Avant de parler de très haut débit, il me semble essentiel de pouvoir assurer un véritable haut débit sur l’ensemble de nos territoires. Il n’est pas acceptable que certains d’entre eux disposent de connexions à 100 mégabits par seconde, voire davantage, quand d’autres espèrent toujours parvenir à 512 kilobits par seconde.
À cet égard, je rappelle que le Conseil constitutionnel, dans sa décision du 10 juin 2009 sur la loi favorisant la diffusion et la protection de la création sur internet, dite « Hadopi », a reconnu une valeur constitutionnelle au droit d’accès de nos concitoyens au réseau de communications électroniques. Il est donc temps de donner une réalité à ce droit.
Compte tenu de la complexité technique et financière de cette question, nous avons fait en sorte de distinguer la fixation d’un tel objectif dans le présent texte et la détermination des moyens pour y parvenir, pour laquelle nous avons renvoyé à un rapport de l’ARCEP.
En vue d’améliorer qualitativement la desserte des foyers ne bénéficiant actuellement que d’une connexion à faible débit, l’article 9 rend la montée en débit sur tout type de réseau éligible au Fonds d’aménagement numérique du territoire, dans les cas où l’arrivée du très haut débit ne constitue pas, à court terme, une « porte de sortie par le haut ».
Afin de ne pas « gaspiller » de l’argent public sur une technologie appelée à devenir obsolète, nous avons précisé, sur proposition de nos collègues Bruno Retailleau et Pierre Hérisson, que les investissements réalisés devront être réutilisables pour le très haut débit.
L’article 10 permet le financement public national des « projets intégrés » des collectivités, portant pour partie sur une zone non rentable et pour partie sur une zone rentable, à condition que ne soient subventionnés que les projets de déploiement sur les zones non rentables. Pour sécuriser pleinement le dispositif au regard du droit communautaire, nous avons tenu compte des remarques de l’Autorité de la concurrence et précisé que ces projets intégrés devraient s’inscrire dans le cadre de services d’intérêt économique général pour être « subventionnables ». Cette disposition importante répond aux attentes des élus, car elle permet d’assurer une péréquation à l’échelle de leur territoire.
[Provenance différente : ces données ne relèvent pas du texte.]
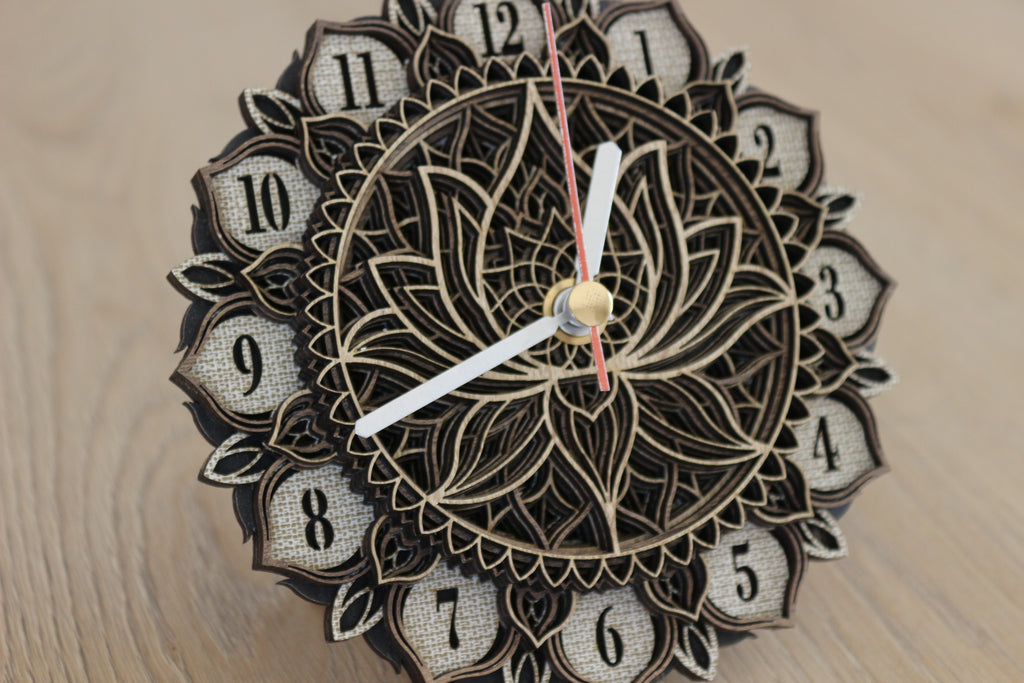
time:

L’article 11 ouvre aux collectivités la possibilité de bénéficier du financement public national dans les zones que les opérateurs devaient, au terme de leur engagement contractuel, couvrir dans les trois ans. Un tel délai permet de s’aligner sur les prescriptions du droit communautaire, là où le programme national très haut débit mis en place par le Gouvernement prévoit un délai plus large de cinq ans.
L’article 12, très important, confie à l’ARCEP la compétence et les moyens de contrôler et de sanctionner le respect des engagements pris par les opérateurs sur la base des conventions découlant des SDTAN, en lien avec l’article 3.
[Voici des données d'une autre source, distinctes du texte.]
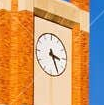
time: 3:25
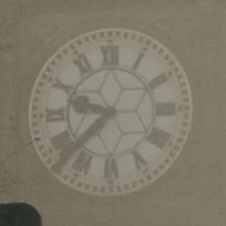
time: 9:37
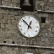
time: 12:52
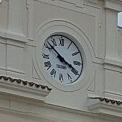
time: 3:51
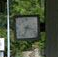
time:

Je sais que cela choque certains, les opérateurs en premier lieu, ce que je comprends – il est tellement plus agréable de ne pas être sanctionné ! –, mais aussi quelques-uns de nos collègues, qui l’ont indiqué en commission.
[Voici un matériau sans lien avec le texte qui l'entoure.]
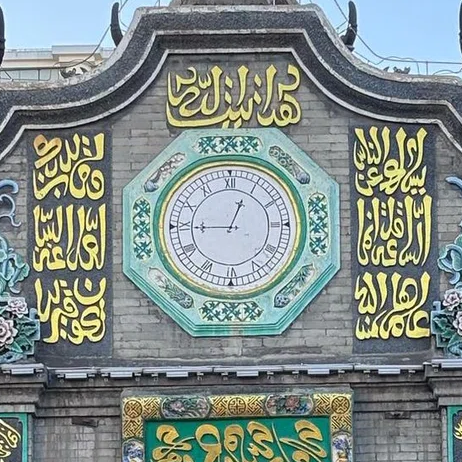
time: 12:44
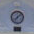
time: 7:07
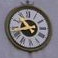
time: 10:42
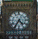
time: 4:35
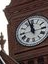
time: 11:57
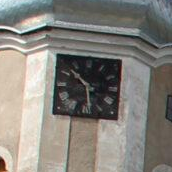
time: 10:28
Pour ma part, je ne vois vraiment pas ce qu’il y a de choquant à sanctionner le non-respect d’un engagement librement consenti dans le cadre d’un accord contractuel. C’est même, vous en conviendrez, mes chers collègues, d’une banalité et d’un classicisme élémentaires. J’ajoute que ce pouvoir est confié à l’ARCEP, qui le détient déjà en matière de téléphonie mobile. Or, le moins que l’on puisse dire, c’est que l’Autorité n’a pas fait preuve d’une sévérité ou d’un zèle excessif en la matière.